▸ **PROBLEM DESCRIPTION**: From the records below, please return each line that holds the word "ricostruzione".

Dataset entries:
=== Section Start ===

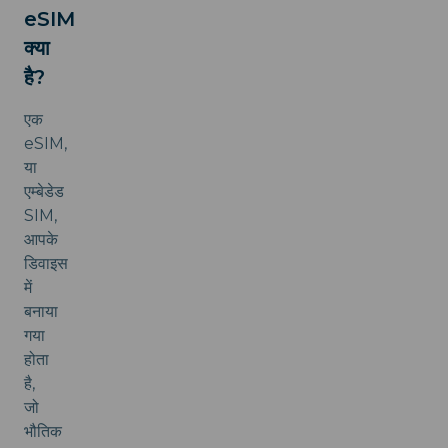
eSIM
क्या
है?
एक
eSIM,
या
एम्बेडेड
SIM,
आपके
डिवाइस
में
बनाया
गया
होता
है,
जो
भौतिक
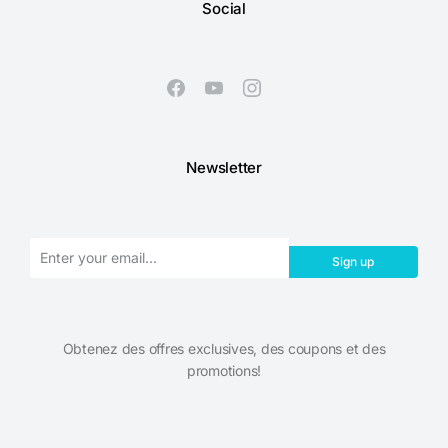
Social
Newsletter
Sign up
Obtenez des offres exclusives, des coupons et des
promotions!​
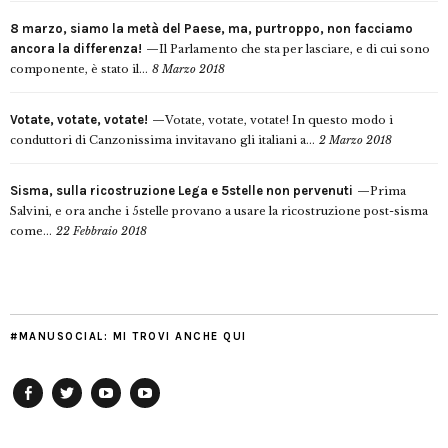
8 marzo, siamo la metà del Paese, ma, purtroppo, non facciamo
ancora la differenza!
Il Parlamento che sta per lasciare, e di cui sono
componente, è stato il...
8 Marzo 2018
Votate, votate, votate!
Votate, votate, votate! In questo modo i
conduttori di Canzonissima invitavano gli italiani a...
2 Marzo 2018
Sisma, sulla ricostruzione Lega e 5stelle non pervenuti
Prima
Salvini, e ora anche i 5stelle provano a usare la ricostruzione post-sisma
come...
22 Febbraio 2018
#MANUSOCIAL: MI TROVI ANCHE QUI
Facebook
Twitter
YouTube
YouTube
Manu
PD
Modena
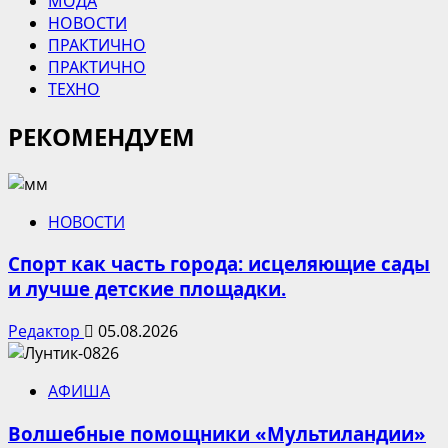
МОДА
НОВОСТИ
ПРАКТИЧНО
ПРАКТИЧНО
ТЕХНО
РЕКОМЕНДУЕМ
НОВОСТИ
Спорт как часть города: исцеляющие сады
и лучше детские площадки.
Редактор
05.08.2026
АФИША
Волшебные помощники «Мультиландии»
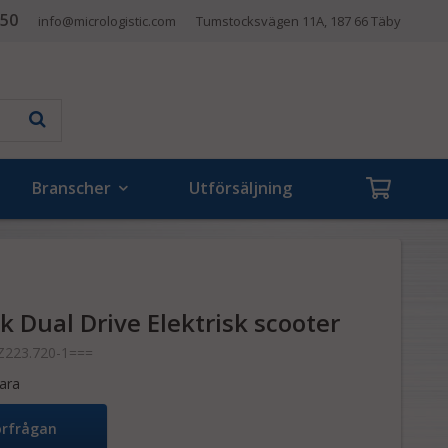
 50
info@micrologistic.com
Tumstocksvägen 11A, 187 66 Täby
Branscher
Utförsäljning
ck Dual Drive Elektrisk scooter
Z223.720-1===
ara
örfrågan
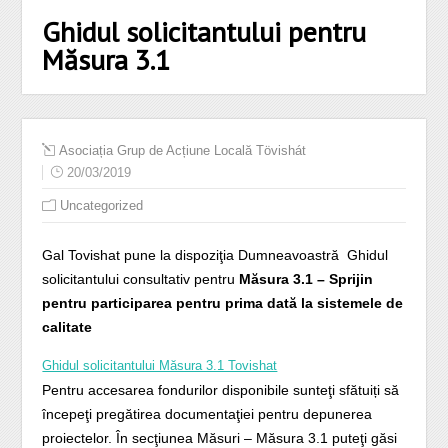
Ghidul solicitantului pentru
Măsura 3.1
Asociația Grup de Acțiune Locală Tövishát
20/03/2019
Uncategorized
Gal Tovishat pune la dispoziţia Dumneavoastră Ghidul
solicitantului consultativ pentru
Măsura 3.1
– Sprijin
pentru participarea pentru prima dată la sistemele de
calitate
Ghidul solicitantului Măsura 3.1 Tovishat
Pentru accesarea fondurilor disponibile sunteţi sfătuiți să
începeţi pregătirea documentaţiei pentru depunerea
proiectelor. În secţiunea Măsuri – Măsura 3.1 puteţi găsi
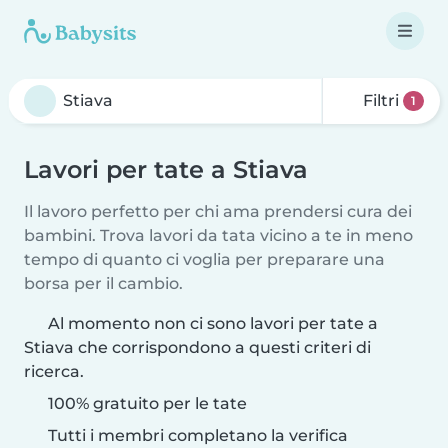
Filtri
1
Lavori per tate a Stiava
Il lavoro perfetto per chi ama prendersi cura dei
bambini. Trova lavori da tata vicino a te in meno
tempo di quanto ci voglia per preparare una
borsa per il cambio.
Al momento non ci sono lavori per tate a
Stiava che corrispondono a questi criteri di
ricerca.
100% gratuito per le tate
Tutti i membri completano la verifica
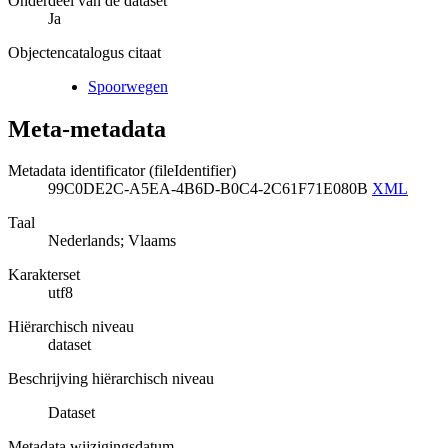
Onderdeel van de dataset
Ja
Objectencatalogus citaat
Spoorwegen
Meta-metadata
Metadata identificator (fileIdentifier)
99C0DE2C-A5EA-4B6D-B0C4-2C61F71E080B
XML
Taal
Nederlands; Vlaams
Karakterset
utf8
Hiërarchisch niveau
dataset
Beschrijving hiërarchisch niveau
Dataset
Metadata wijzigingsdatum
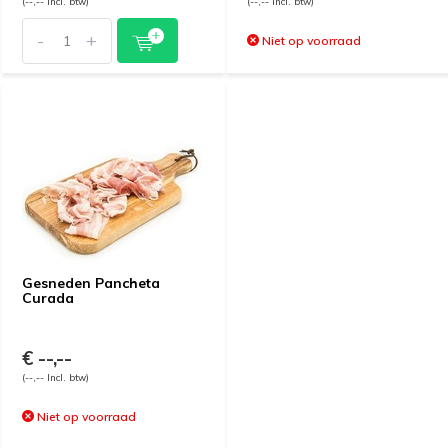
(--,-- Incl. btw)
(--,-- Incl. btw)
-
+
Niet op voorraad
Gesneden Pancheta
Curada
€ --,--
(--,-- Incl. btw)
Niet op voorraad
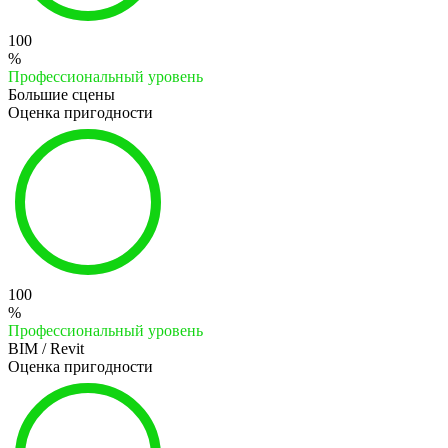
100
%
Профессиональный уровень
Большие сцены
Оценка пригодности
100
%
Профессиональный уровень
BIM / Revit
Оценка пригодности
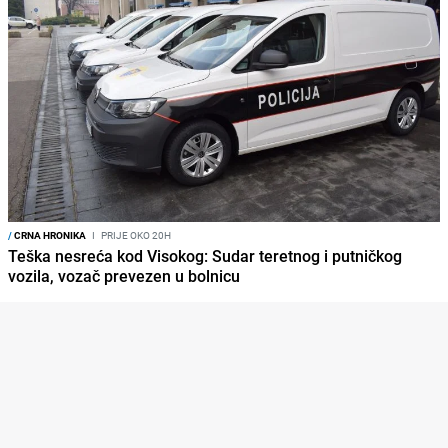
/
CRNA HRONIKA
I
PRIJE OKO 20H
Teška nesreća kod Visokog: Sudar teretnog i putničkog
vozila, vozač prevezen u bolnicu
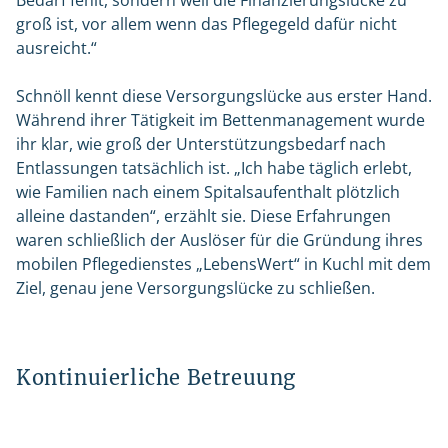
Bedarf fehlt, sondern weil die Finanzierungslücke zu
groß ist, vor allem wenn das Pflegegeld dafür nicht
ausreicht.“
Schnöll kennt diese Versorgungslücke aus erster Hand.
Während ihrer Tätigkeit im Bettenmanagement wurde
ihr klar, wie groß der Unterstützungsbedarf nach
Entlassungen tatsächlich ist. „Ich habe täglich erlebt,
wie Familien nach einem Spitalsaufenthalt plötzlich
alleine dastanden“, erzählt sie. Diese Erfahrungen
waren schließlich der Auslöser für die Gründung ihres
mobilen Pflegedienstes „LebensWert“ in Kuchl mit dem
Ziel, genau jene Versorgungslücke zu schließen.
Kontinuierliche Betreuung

=== Section End ===
=== Section Start ===

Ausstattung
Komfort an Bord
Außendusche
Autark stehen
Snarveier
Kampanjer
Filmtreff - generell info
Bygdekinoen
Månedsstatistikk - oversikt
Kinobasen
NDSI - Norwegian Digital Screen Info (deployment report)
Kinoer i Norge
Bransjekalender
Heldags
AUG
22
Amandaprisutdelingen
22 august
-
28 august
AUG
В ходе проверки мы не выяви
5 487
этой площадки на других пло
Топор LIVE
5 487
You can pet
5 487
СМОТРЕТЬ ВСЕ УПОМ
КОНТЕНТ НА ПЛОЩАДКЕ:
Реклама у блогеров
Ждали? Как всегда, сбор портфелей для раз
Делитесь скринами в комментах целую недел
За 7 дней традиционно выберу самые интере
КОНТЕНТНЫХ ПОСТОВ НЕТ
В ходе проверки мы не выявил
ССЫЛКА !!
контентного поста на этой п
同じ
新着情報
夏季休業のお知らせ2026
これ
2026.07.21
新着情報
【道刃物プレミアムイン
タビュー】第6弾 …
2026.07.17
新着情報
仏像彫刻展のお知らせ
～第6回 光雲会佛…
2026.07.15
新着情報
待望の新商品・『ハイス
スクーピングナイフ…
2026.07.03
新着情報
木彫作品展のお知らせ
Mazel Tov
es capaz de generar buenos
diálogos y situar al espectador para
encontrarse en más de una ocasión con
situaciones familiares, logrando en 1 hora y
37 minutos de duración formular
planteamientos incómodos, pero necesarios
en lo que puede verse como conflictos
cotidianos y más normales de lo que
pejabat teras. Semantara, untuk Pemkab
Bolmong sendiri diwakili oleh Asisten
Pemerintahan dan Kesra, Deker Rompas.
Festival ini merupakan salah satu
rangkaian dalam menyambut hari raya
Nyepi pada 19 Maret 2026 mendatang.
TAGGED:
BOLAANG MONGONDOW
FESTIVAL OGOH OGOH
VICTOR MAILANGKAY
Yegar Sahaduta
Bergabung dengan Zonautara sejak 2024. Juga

=== Section End ===

▸ **OUTPUT OF THE EXERCISE**:
Sisma, sulla ricostruzione Lega e 5stelle non pervenuti
Salvini, e ora anche i 5stelle provano a usare la ricostruzione post-sisma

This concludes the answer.